An informal group of lawmakers with an interest in aerospace met Wednesday morning to discuss plans to evaluate strengths and weaknesses of Ohio’s bases. A few hours later, the Ohio House of Representatives approved a bill to create a permanent legislative committee focused on the aerospace industry.

Retired Major General Greg Wayt, working for the company CBD Advisors, told lawmakers and their staff members that Ohio needs to be prepared for the next round of the Base Realignment and Closure, or BRAC. Once it happens, Wayt said, it will be too late to build the case to keep or add jobs in Ohio.

“Ohio has lost every time,” Wayt said. “In every one of those we have lost some structure… every time we’ve had some kind of a job loss, some kind of an economic impact.”

The U.S. Department of Defense has requested two rounds of BRAC in 2015 and 2017. Congressional leaders haven’t approved the reviews, but Ohio’s delegation wants to be sure the state won’t receive cuts.

The last BRAC in 2005 identified Wright-Patterson as an asset and about 1,200 new military and civilian positions were relocated there. With more than 27,000 employees, the base is the largest single-site employer in Ohio.

Wayt said Ohio communities can’t rely solely on the emotional appeal of letters and rallies — they need to be able to present facts.

Sen. Chris Widener, R-Springfield, said communities need to request funding within the framework of Jobs Ohio, the private economic development organization created by Gov. John Kasich, and regional development agencies instead of directly sending requests to Congress.

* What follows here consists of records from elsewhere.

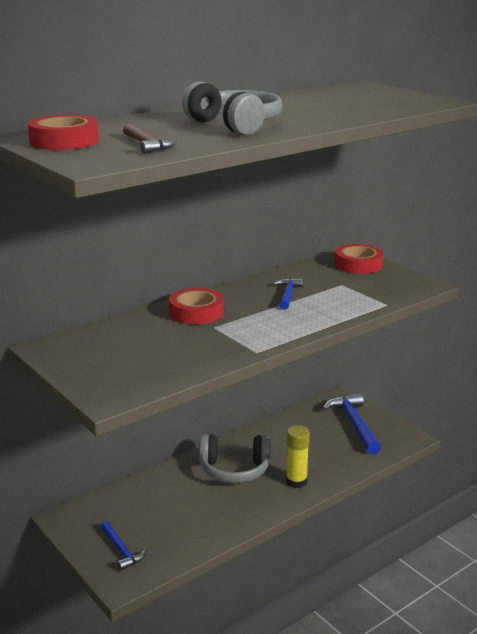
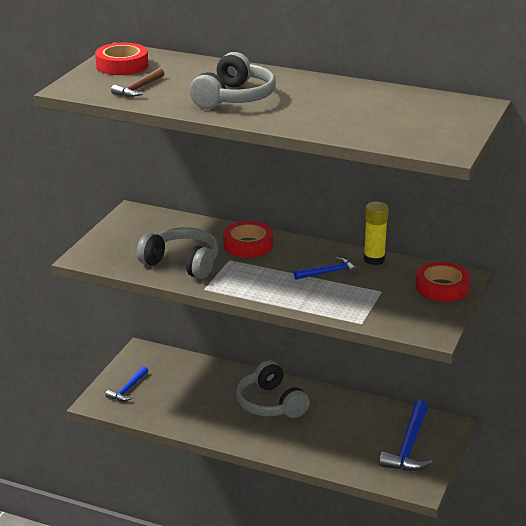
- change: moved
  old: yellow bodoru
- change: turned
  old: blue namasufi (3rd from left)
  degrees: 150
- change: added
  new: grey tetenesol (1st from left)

“We need to emphasize to cities, counties and communities that if we’re going to work together, we need to continue to work together,” Widener said.

The Dayton Development Coalition secured $10 million over the next two years in state funding, a portion of which will be spent readying Ohio for federal defense cuts and future BRACs.

The bill establishing the aerospace committee — House Bill 292 — passed the House 90-0 and now moves to the Senate for approval. The bill, sponsored by Rep. Rick Perales, R-Beavercreek, would create a 13-member Aerospace and Technology Study Committee that would include three House members, three Senators and seven members from industry, academia and the military. The committee would have representation from each geographic region of Ohio.

“The purpose of the bill is make Ohio more friendly for aerospace and technology industry,” Perales said. “Simply put, it’s connecting the dots around the state of Ohio.”